- **WORK ORDER**
Transcribe the entries below exactly, starting with the line that has "root of tail: (349, 799)" and stopping after the line that has "left shoulder: (964, 364)"; no pictures belong in the copy.

- **EXTRACTED ENTRIES**
————

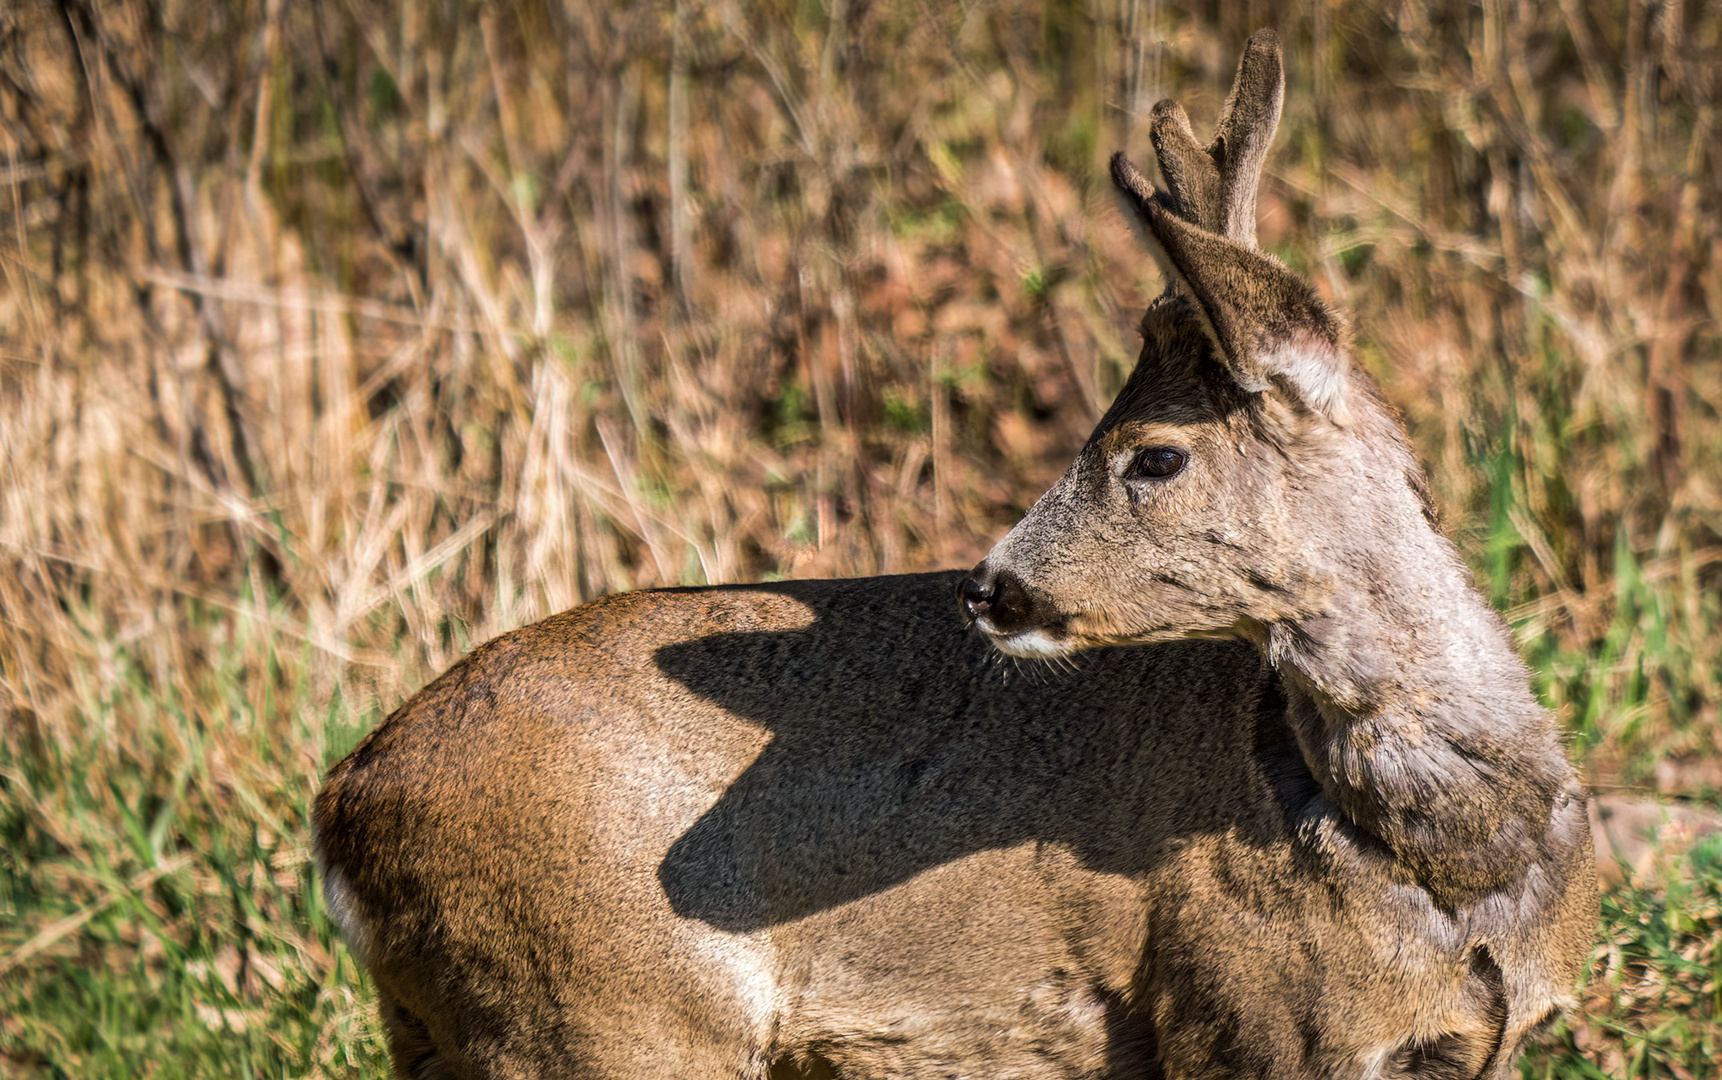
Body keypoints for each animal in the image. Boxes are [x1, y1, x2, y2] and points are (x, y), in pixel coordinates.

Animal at [313, 29, 1598, 1074]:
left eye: (1154, 456)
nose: (989, 587)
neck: (1454, 864)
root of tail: (349, 799)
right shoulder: (1241, 1016)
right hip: (597, 1011)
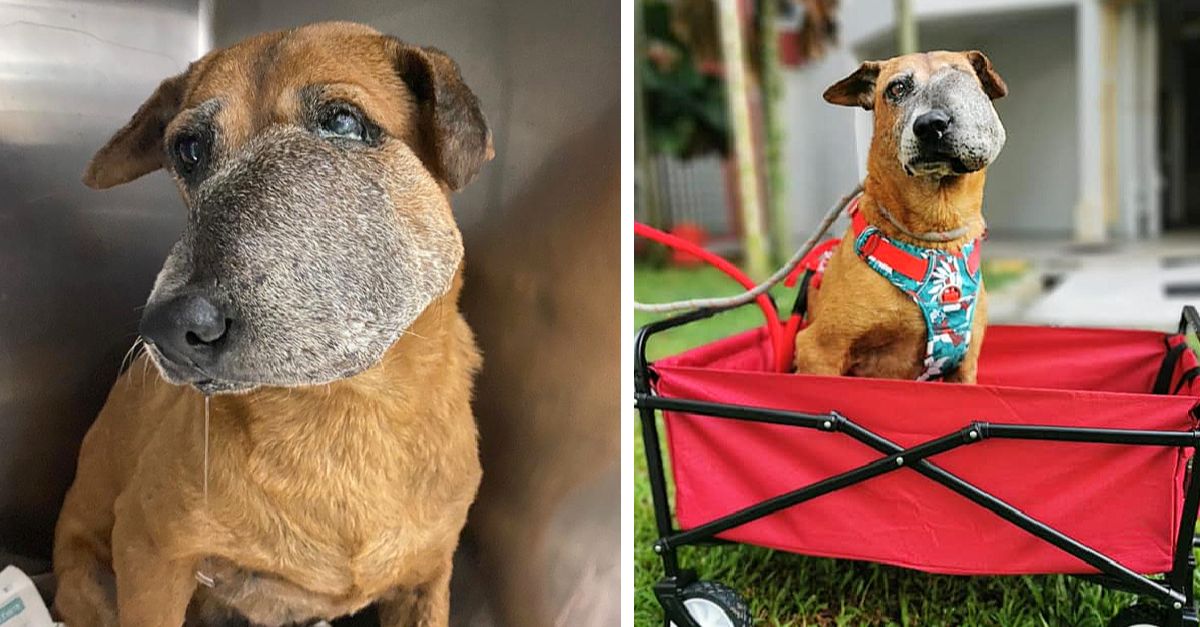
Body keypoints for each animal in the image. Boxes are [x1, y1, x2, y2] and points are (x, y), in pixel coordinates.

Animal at [51, 20, 492, 624]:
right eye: (188, 150)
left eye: (343, 122)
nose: (167, 327)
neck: (347, 415)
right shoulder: (149, 549)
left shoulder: (426, 578)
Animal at [792, 51, 1008, 379]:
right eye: (897, 89)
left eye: (961, 79)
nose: (931, 124)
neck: (936, 234)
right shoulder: (817, 351)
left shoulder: (964, 364)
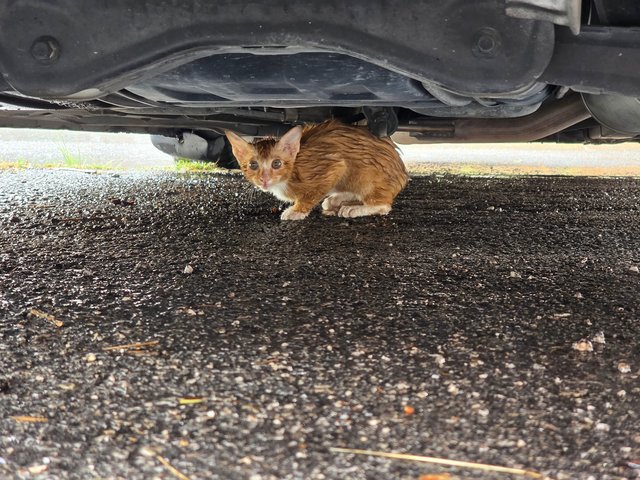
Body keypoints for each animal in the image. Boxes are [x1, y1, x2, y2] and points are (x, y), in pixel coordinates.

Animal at [224, 121, 404, 220]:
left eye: (276, 163)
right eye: (253, 165)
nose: (264, 180)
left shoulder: (334, 166)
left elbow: (310, 196)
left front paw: (296, 211)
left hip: (366, 177)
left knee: (384, 206)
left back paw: (355, 208)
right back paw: (336, 200)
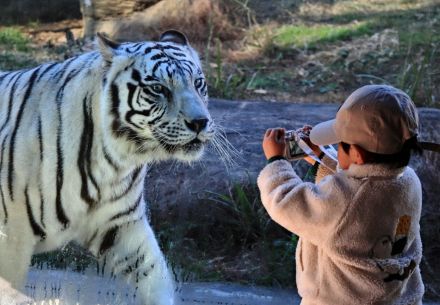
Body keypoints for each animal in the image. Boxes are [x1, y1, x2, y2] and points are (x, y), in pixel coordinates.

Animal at [0, 29, 215, 304]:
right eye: (158, 88)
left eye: (198, 83)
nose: (200, 122)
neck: (114, 161)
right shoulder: (12, 237)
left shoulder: (122, 225)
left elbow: (155, 275)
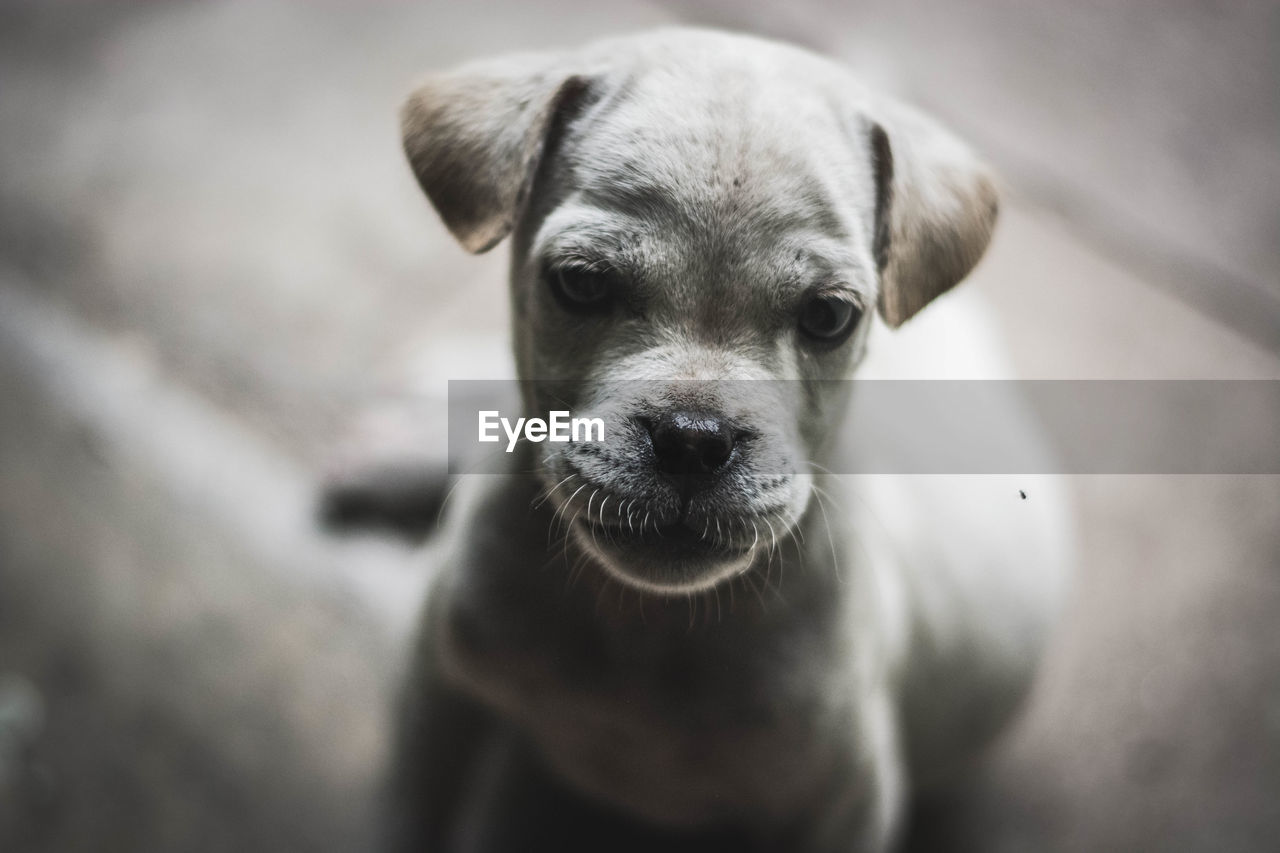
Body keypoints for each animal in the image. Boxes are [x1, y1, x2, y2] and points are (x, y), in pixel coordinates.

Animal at [389, 26, 1070, 850]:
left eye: (830, 316)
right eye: (580, 283)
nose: (692, 439)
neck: (642, 624)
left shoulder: (845, 803)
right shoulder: (435, 692)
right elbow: (411, 813)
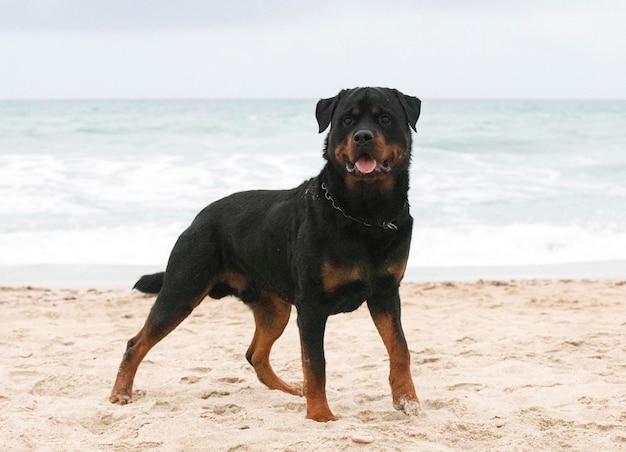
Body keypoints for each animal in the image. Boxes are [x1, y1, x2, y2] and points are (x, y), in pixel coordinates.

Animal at [110, 87, 422, 420]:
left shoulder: (386, 293)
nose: (362, 136)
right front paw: (320, 415)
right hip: (182, 289)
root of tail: (198, 218)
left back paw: (289, 389)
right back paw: (120, 393)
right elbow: (316, 363)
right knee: (136, 342)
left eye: (385, 118)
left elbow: (400, 348)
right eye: (347, 120)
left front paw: (407, 399)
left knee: (255, 354)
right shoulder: (311, 306)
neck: (365, 214)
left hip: (274, 307)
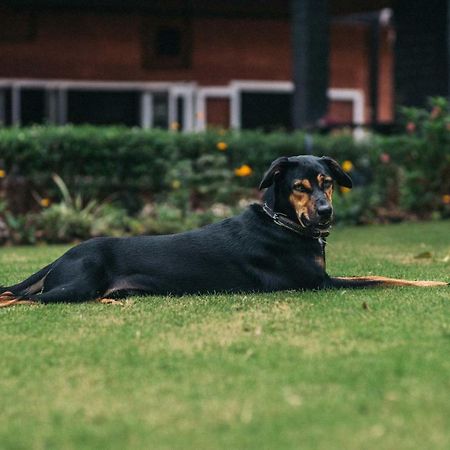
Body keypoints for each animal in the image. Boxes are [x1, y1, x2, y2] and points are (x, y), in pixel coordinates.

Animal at [0, 155, 444, 306]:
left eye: (327, 182)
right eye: (300, 187)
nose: (325, 212)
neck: (283, 223)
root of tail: (63, 254)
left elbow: (378, 274)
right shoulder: (319, 284)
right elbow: (381, 278)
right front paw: (434, 283)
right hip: (75, 286)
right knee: (24, 300)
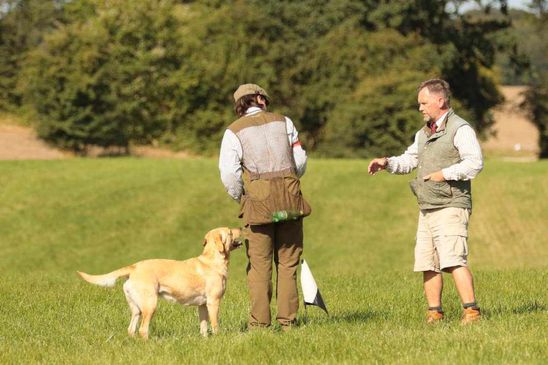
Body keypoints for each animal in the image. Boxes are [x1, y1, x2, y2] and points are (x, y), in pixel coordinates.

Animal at [76, 226, 242, 336]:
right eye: (230, 231)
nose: (240, 227)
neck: (212, 259)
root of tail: (134, 267)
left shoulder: (202, 305)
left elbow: (203, 326)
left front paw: (205, 339)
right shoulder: (213, 302)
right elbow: (214, 324)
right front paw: (218, 338)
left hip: (136, 308)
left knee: (131, 329)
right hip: (150, 304)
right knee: (143, 329)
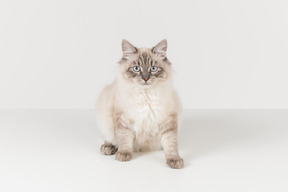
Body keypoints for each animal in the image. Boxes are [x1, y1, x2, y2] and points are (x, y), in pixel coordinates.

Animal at [95, 39, 183, 169]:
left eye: (153, 68)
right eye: (136, 68)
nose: (145, 78)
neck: (145, 96)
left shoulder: (168, 122)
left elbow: (171, 144)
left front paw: (175, 160)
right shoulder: (123, 120)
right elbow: (124, 140)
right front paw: (124, 154)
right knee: (110, 138)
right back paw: (108, 147)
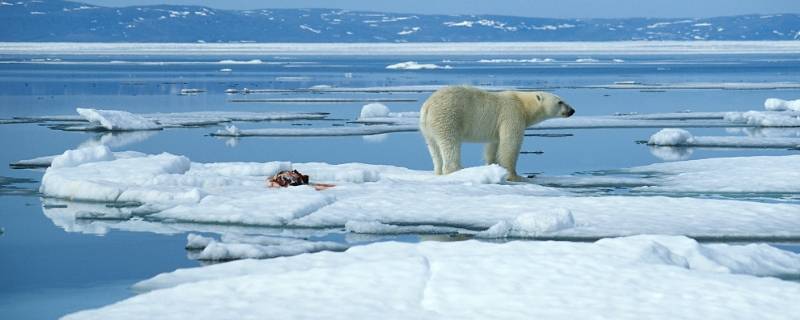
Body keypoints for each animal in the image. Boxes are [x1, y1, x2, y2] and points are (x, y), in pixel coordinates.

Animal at [418, 85, 576, 181]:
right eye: (560, 102)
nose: (572, 110)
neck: (523, 104)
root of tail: (427, 106)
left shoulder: (497, 127)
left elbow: (493, 145)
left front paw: (493, 167)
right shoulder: (512, 114)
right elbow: (510, 144)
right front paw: (515, 176)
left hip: (427, 127)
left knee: (434, 147)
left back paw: (438, 171)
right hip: (448, 116)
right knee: (450, 143)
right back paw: (457, 170)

————

- **ANSWER SPACE**
root of tail: (349, 799)
right shoulder: (1241, 1016)
right hip: (597, 1011)
Body keypoints for each animal in the image. Boxes are [x1, y1, x2, y2] and points are (x, y), in pixel coordinates.

Animal at [51, 20, 492, 624]:
right eye: (188, 150)
left eye: (343, 122)
nose: (167, 327)
neck: (347, 415)
right shoulder: (149, 549)
left shoulder: (426, 578)
Animal at [792, 51, 1008, 379]:
right eye: (897, 89)
left eye: (961, 79)
nose: (931, 124)
neck: (936, 234)
right shoulder: (817, 351)
left shoulder: (964, 364)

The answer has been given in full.